Our private tour bus drove smoothlessly down the roads that had caused us so much grief and entertainment on our hot springs adventure. Gliding through small Peruvian towns in our cylindrical white capsual that as safely protecting us from the outside world.This is all too easy I though to myself, is this really clasified as travelling at all?
The doubt I was feeling disolved into a feeling of sheer patheticness on the first day of hiking. We were applauded by the porters as we arrived to our lunch spot. The very same porters who had carried all of our bags, tents, kitchen equiptment, food etc and sped infront of us down the trail to ensure the lunch tent and food was ready for our arrival. I felt like I was cheating - eating a hot 2 course lunch on a table and chairs, especially after only a few hours of easy walking.
Arriving at our campsite that afternoon the impending guilt continued. We were given individual bowls of hot water to wash our hands in and were sent to pick out our pre-set up tents to freshen up before ´snack time´. The porters were always in good spirits, but I still felt like a princess being waited on hand and foot. Especially in the mornings when hot water and tea was brought to each of our tents to wake us up.
The second day of the Inca trail is rightfully refered to as ´The Challenge´. The first 4 hour are straight up a valley leading to dead woman pass, at 4200m above sea level (we had started at 3000m that morning). I developed a rythym in my walking - walk for 30 seconds, rest for 5 - with longer breaks every 5-10minutes. Walking on my own I had to remind myself, just keep walking, one foot in front of the other. As I reached the top, I was cheered on by group members who had summited before me. A bittersweet feeling as you realise all these eyes are watching you and you can no longer stop.
At the top of the pass we rested, waiting for others to come into sight and cheering them on. After about an hour we began what was supposed to be a 1.5-2 hour walk back down the other side of the mountain range. I was so excited to get to the bottom I practically ran to the bottom. 45 minutes later I surprised myself and the porters by being the first to arrive at camp. To be perfectly honest, by the time we arrived at camp that second day I was more than happy for someone else to have taken care of my eating and sleeping arrangements for me.
With the afternoon free and muscles that needed some serious TLC I held an impromptu yoga class for whoever wanted to join in - our group leader Ozzie joined us in the hour of yoga - much to the amusement of the porters and the guys in our group.
Day 3 was an easy hike - after the first 2 hours. The group split and I found myself walking alone for most of the morning - only passing two or so people along the way. Walking alone, I felt like an explorer, discovering the path for myelf - instead of feeling like a worker ant, marching in a line, like on other parts of the trail. That afternoon Ozzie took us on two optional extra exploration hikes to some Inca ruins in the area. Only about 6 people came along so it felt way more intimate and fun instead of trudging away.

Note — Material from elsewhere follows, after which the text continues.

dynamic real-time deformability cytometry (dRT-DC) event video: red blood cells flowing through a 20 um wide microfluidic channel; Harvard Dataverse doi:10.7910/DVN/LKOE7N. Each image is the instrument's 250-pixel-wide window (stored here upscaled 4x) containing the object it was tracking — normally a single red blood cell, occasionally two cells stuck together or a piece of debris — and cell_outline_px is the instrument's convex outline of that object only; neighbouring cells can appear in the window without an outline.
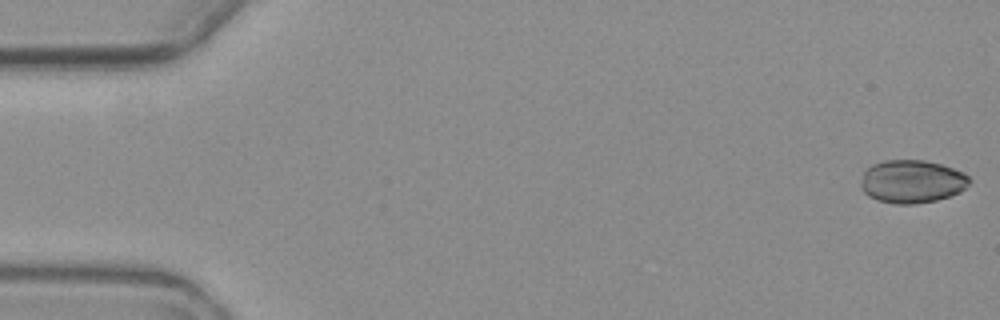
{"species": "common noctule bat (a hibernating species)", "species_latin": "Nyctalus noctula", "temperature_condition": "warm", "stored_images_in_passage": 6, "camera_frame_rate_fps": 3000, "um_per_image_px": 0.085, "animal": {"sex": "female", "body_mass_g": 19.3, "forearm_length_mm": 54.1}, "frame": {"image": 1, "passage_image": 1, "time_ms": 0.0, "image_size_px": [1000, 320], "cell_outline_px": [[972, 180], [960, 192], [936, 200], [916, 204], [892, 204], [876, 200], [868, 196], [860, 188], [860, 184], [864, 172], [872, 164], [884, 160], [924, 160], [940, 164], [964, 172]], "centroid_in_image_um": [77.49, 15.43], "position_along_channel_um": 7.5, "area_um2": 27.4}}
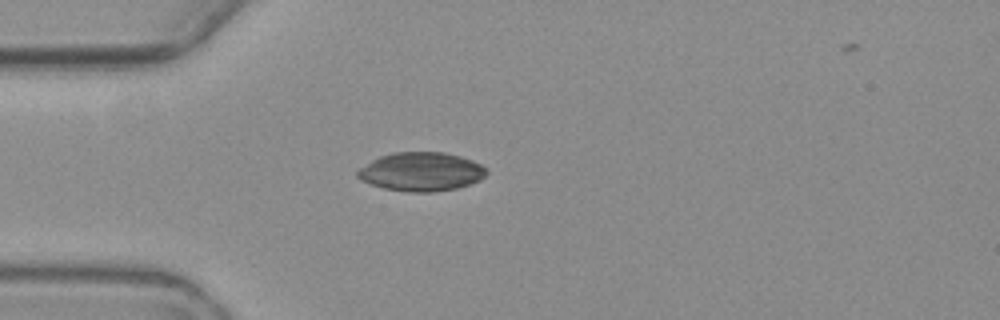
{"frame": {"image": 2, "passage_image": 5, "time_ms": 5.0, "image_size_px": [1000, 320], "cell_outline_px": [[488, 172], [480, 180], [456, 188], [432, 192], [408, 192], [384, 188], [368, 184], [360, 180], [356, 176], [356, 168], [380, 156], [392, 152], [444, 152], [460, 156], [472, 160], [488, 168]], "centroid_in_image_um": [35.76, 14.59], "position_along_channel_um": 49.2, "area_um2": 29.42}}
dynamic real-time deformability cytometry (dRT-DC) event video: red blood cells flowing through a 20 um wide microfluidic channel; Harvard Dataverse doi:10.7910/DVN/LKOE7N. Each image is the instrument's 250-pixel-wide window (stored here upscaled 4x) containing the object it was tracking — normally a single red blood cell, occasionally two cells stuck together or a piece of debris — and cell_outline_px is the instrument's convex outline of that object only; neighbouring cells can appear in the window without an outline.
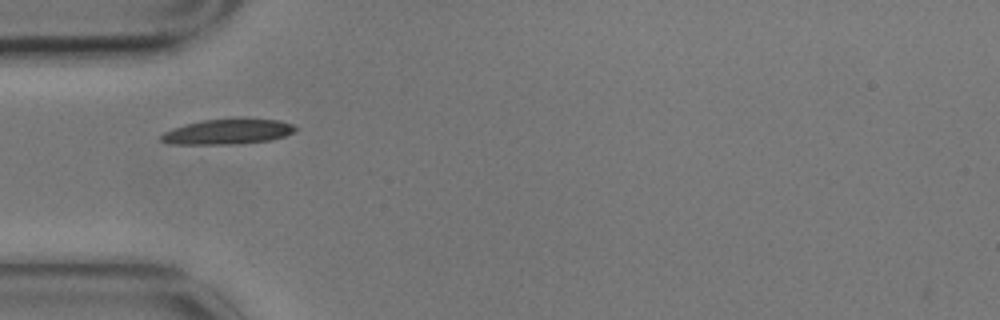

The last day Ozzie had us wake up at 3am. He was determined that we would be the first group at the front gate - which we were. We then has to sit at the front gate for 1.5 hours until it actually opened..... The hike to Machu Picchu was mostly easy. We sat at the sun gate as a group and watched the sun rise over the magnificent ancient city - which we were then let loose to explore.
Waiting for the train home I saw so many familiar faces. People I had never met but had crossed paths with so many times on the trail. These people who we had shared the highs and lows, blood and sweat of the Inca trail with. An unspoken bond that somehow connected all of us - seperating us from people who had simply taken the train there that morning. Nods and smiles were shared. We´d done it. Despite the porters and the royal treatment, we´d done it. We´d walked the Inca trail and no one could take it off us.